Leonard Marquez, senior director of government relations and legislative advocacy at the Association of American Medical Colleges, said in a statement that it was “critical” that Congress extend the 2% sequester moratorium “to help ensure hospitals, faculty physicians, and all providers have the necessary financial resources to continue providing quality care to COVID-19 and all patients ... While we are making progress against COVID-19, cutting provider payments in the middle of a pandemic could jeopardize the nation’s recovery.”
The American Medical Association (AMA) also urged Congress to prevent both the 2% and the 4% Medicare cuts. “We strongly oppose these arbitrary across-the-board Medicare cuts, and the predictably devastating impact they would have on many already distressed physician practices,” AMA executive vice president and CEO James Madara, MD, said in a letter sent to congressional leaders at the beginning of March.
“And, while Medicare spending on physician services partially recovered from the April low, it was still 12% less than expected by the end of June 2020,” he continued. “During the first half of 2020, the cumulative estimated reduction in Medicare physician spending associated with the pandemic was $9.4 billion (19%). Results from an earlier AMA-commissioned survey of 3,500 practicing physicians conducted from mid-July through August 2020 found that 81% of respondents were still experiencing lower revenue than before the pandemic.”

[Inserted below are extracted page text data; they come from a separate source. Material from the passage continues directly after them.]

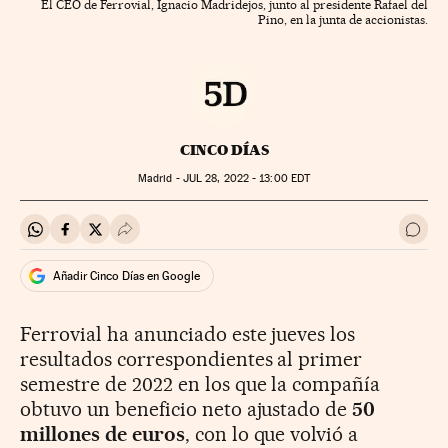
El CEO de Ferrovial, Ignacio Madridejos, junto al presidente Rafael del
Pino, en la junta de accionistas.
CINCO DÍAS
Madrid -
JUL
28, 2022 - 13:00
EDT
Compartir en Whatsapp
Compartir en Facebook
Compartir en Twitter
Desplegar Redes Sociales
Ir a 
Añadir Cinco Días en Google
Ferrovial ha anunciado este jueves los
resultados correspondientes al primer
semestre de 2022 en los que la compañía
obtuvo un beneficio neto ajustado de
50
millones de euros
, con lo que volvió a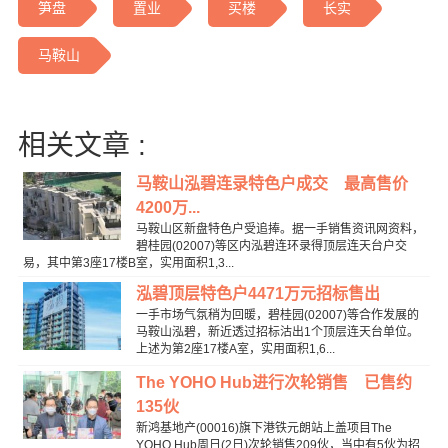
笋盘
置业
买楼
长实
马鞍山
相关文章 :
马鞍山泓碧连录特色户成交 最高售价
4200万...
马鞍山区新盘特色户受追捧。据一手销售资讯网资料，
碧桂园(02007)等区内泓碧连环录得顶层连天台户交
易，其中第3座17楼B室，实用面积1,3...
泓碧顶层特色户4471万元招标售出
一手市场气氛稍为回暖，碧桂园(02007)等合作发展的
马鞍山泓碧，新近透过招标沽出1个顶层连天台单位。
上述为第2座17楼A室，实用面积1,6...
The YOHO Hub进行次轮销售 已售约
135伙
新鸿基地产(00016)旗下港铁元朗站上盖项目The
YOHO Hub周日(2日)次轮销售209伙，当中有5伙为招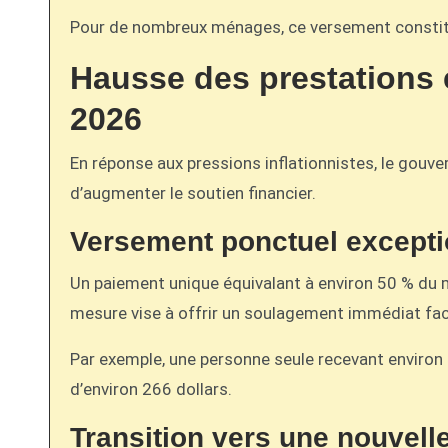
Pour de nombreux ménages, ce versement constitu
Hausse des prestations 
2026
En réponse aux pressions inflationnistes, le gou
d’augmenter le soutien financier.
Versement ponctuel excepti
Un paiement unique équivalant à environ 50 % du 
mesure vise à offrir un soulagement immédiat fac
Par exemple, une personne seule recevant environ 5
d’environ 266 dollars.
Transition vers une nouvelle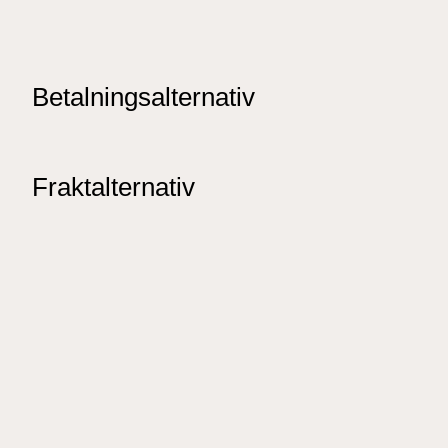
Betalningsalternativ
Fraktalternativ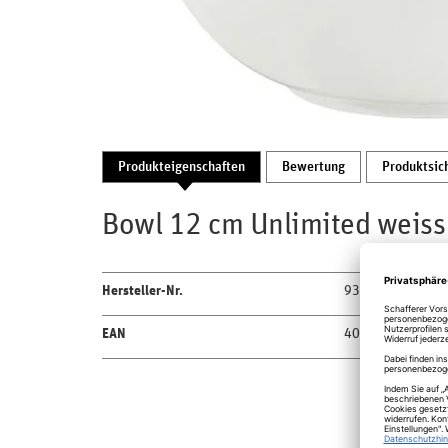
Produkteigenschaften
Bewertung
Produktsic
Bowl 12 cm Unlimited weiss
Hersteller-Nr.
9336612120000
EAN
4018082588473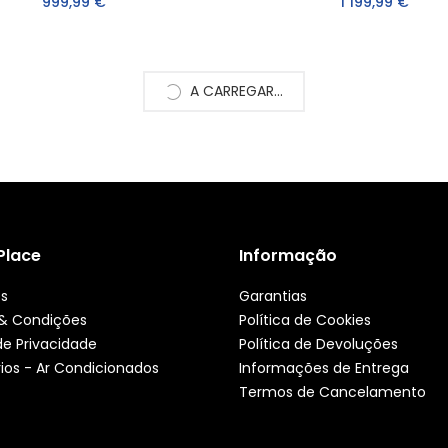
999,99 €
1 199,99 €
A CARREGAR...
 Place
Informação
ós
Garantias
& Condições
Política de Cookies
 de Privacidade
Política de Devoluções
ios - Ar Condicionados
Informações de Entrega
Termos de Cancelamento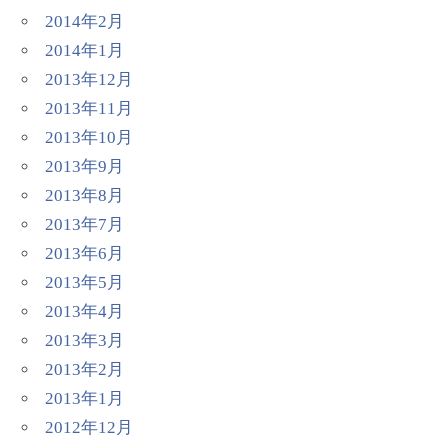
2014年2月
2014年1月
2013年12月
2013年11月
2013年10月
2013年9月
2013年8月
2013年7月
2013年6月
2013年5月
2013年4月
2013年3月
2013年2月
2013年1月
2012年12月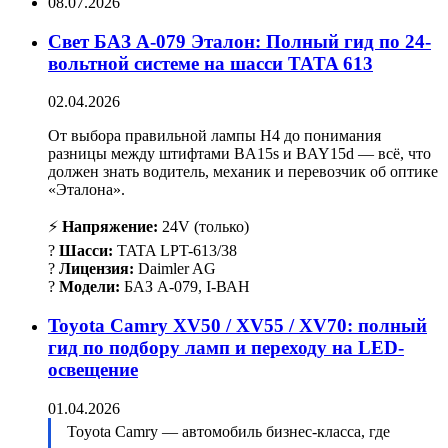
08.07.2026
Свет БАЗ А-079 Эталон: Полный гид по 24-
вольтной системе на шасси TATA 613
02.04.2026
От выбора правильной лампы H4 до понимания
разницы между штифтами BA15s и BAY15d — всё, что
должен знать водитель, механик и перевозчик об оптике
«Эталона».
⚡
Напряжение:
24V (только)
?
Шасси:
TATA LPT-613/38
?
Лицензия:
Daimler AG
?
Модели:
БАЗ А-079, І-ВАН
Toyota Camry XV50 / XV55 / XV70: полный
гид по подбору ламп и переходу на LED-
освещение
01.04.2026
Toyota Camry — автомобиль бизнес-класса, где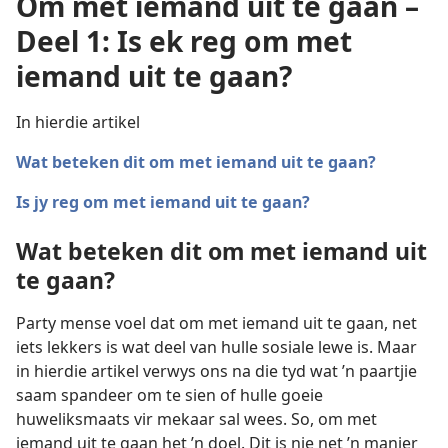
Om met iemand uit te gaan –
Deel 1: Is ek reg om met
iemand uit te gaan?
In hierdie artikel
Wat beteken dit om met iemand uit te gaan?
Is jy reg om met iemand uit te gaan?
Wat beteken dit om met iemand uit
te gaan?
Party mense voel dat om met iemand uit te gaan, net
iets lekkers is wat deel van hulle sosiale lewe is. Maar
in hierdie artikel verwys ons na die tyd wat ’n paartjie
saam spandeer om te sien of hulle goeie
huweliksmaats vir mekaar sal wees. So, om met
iemand uit te gaan het ’n doel. Dit is nie net ’n manier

Not everyone is a fan of extending the 2% cut moratorium, however. “Bad idea,” said James Capretta, resident fellow at the American Enterprise Institute, a right-leaning think tank, at an event Tuesday on Medicare solvency sponsored by the Bipartisan Policy Center. “There’s plenty of give in the revenue streams of these systems that creating a precedent where we’re going to go back to the pre-sequester level — it’s better to move forward and if there are struggling systems out there, deal with it on an ad hoc basis rather than just across the board paying out a lot more money, which I don’t think is necessary.” He added, however, that he agreed with the bill to get rid of the 4% cut. “The bigger cut associated with PAYGO enforcement I think would be too much.”